REAL: Response Embedding-based Alignment for LLMs

Zhang, Honggen, Zhao, Xufeng, Molybog, Igor, Zhang, June

arXiv.org Artificial Intelligence 

Aligning large language models (LLMs) to human preferences is a crucial step in building helpful and safe AI tools, which usually involve training on supervised datasets. Popular algorithms such as Direct Preference Optimization rely on pairs of AI-generated responses ranked according to human feedback.

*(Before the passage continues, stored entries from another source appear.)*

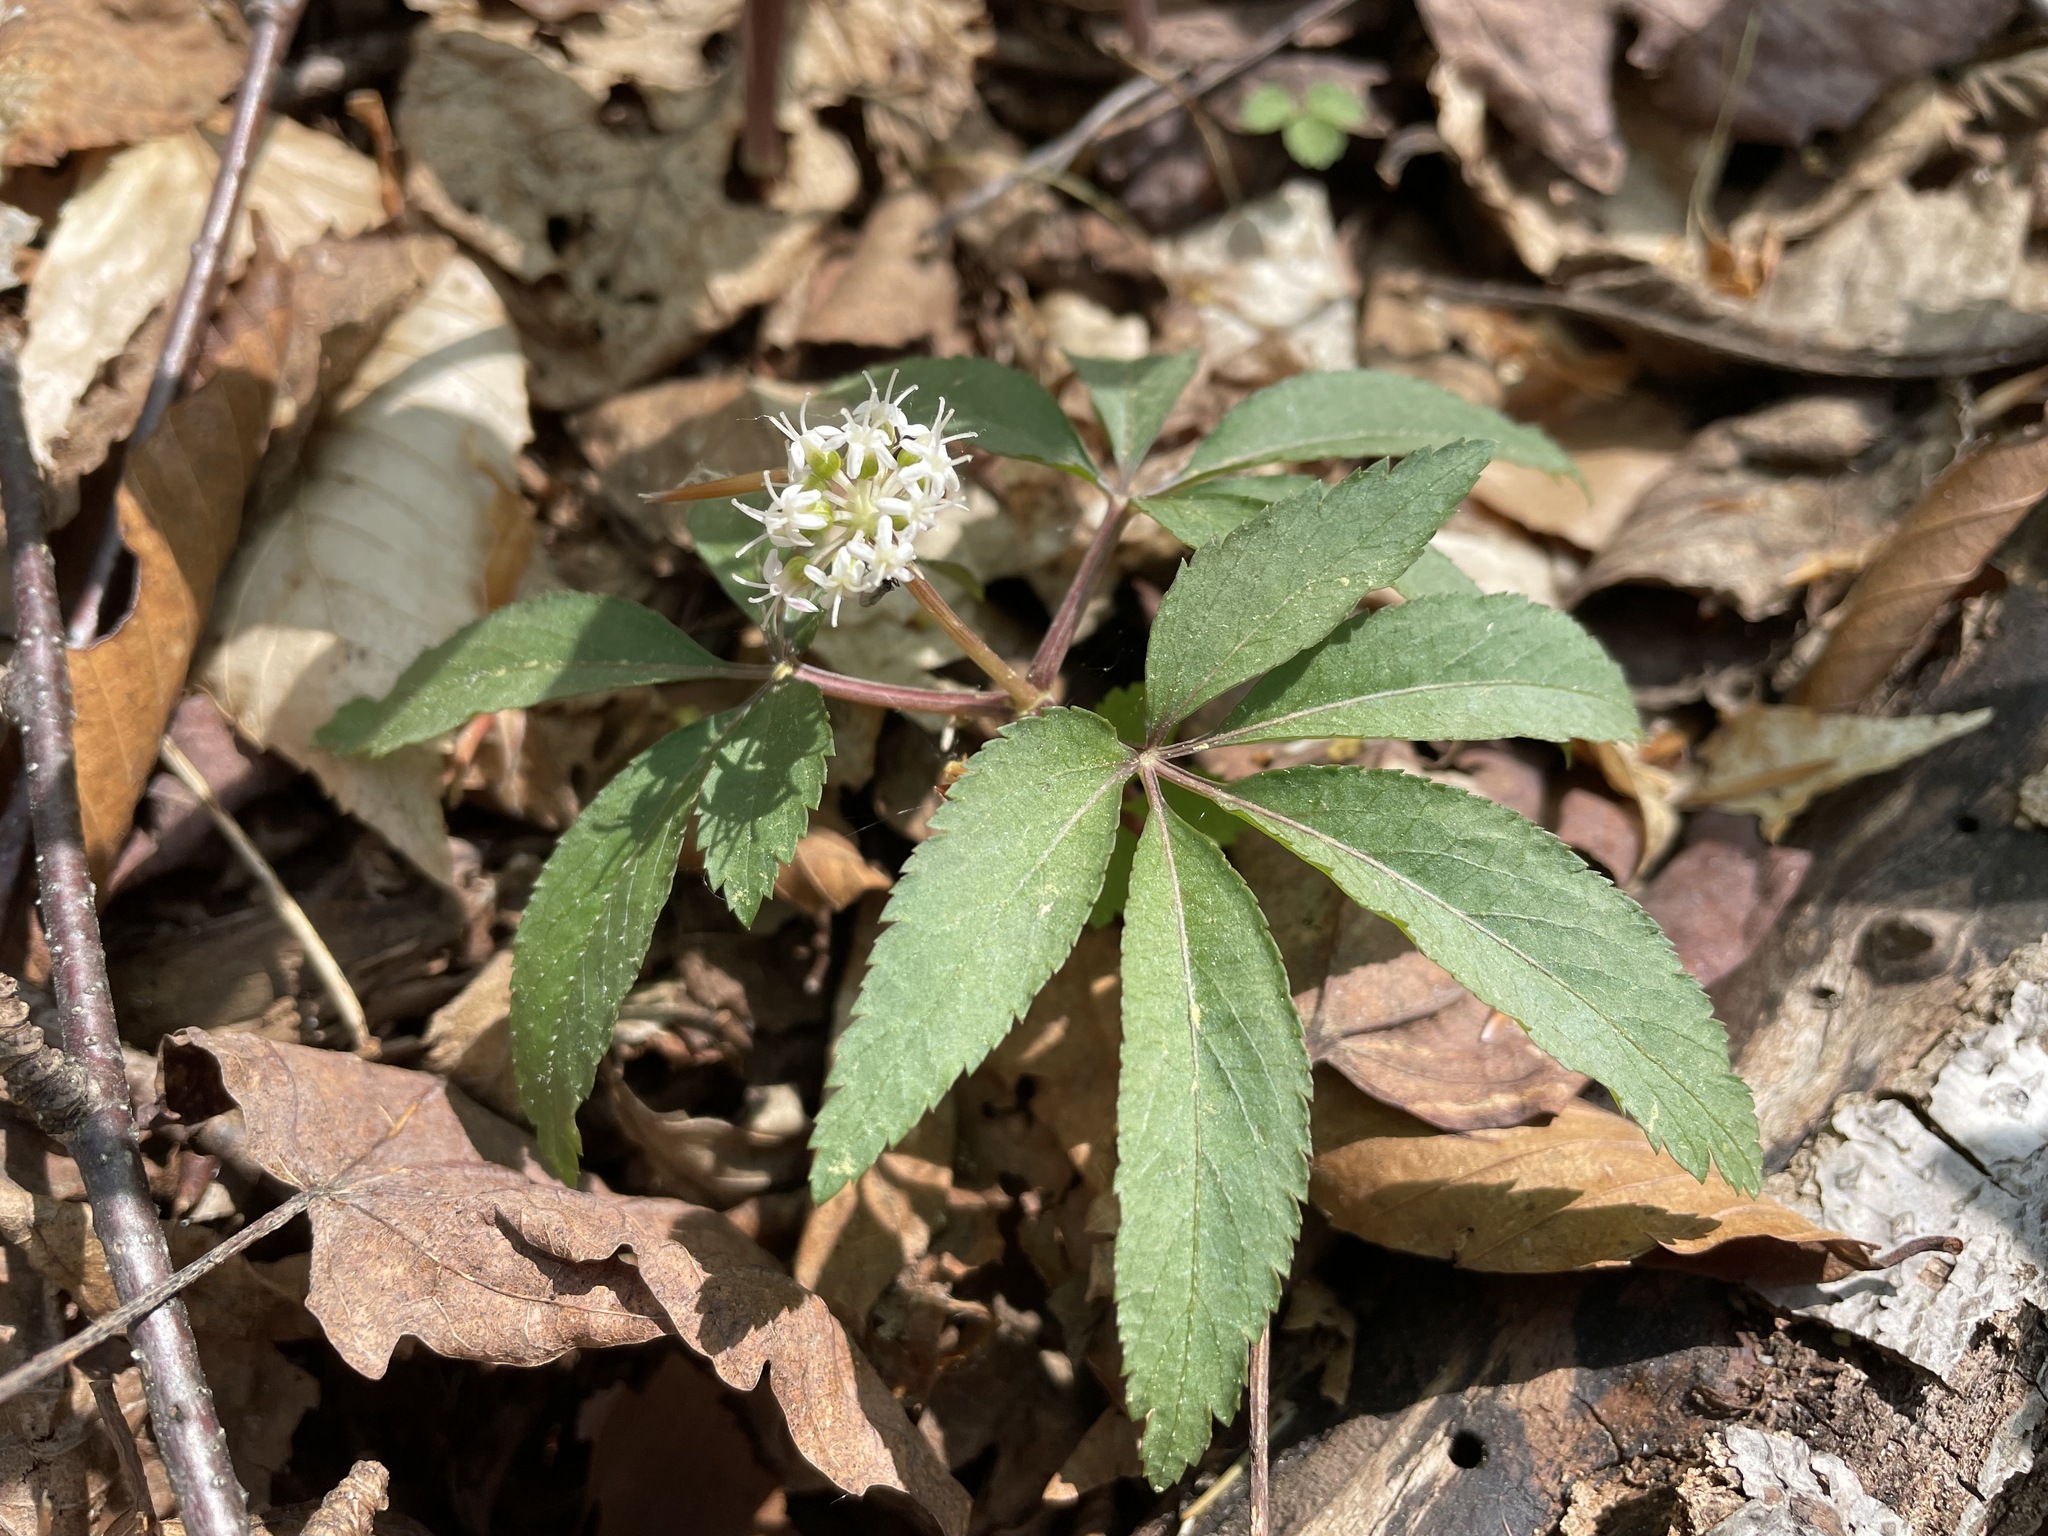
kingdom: Plantae
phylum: Tracheophyta
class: Magnoliopsida
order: Apiales
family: Araliaceae
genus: Panax
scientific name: Panax trifolius
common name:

The response pair annotation process is the most labor-intensive and costly part of the alignment pipeline, and improving its efficiency and annotation quality would have a meaningful impact on AI development. We propose REAL: Response Embedding-based Alignment for LLMs, a strategy for constructing a high-quality training dataset that focuses on acquiring the most informative response pairs for labeling out of a set of response candidates. Our selection process is based on embedding responses independently of prompts. Experimental results on real-world dataset SHP2 and synthetic HH-RLHF benchmarks indicate that choosing dissimilar response pairs enhances the direct alignment of LLMs while reducing inherited labeling errors. The model aligned on dissimilar response pairs obtained a better margin and win rate on the dialogue task. Our findings suggest that focusing on distinct pairs can reduce the label error to improve the efficiency of LLM alignment, saving up to 65% of annotators' work.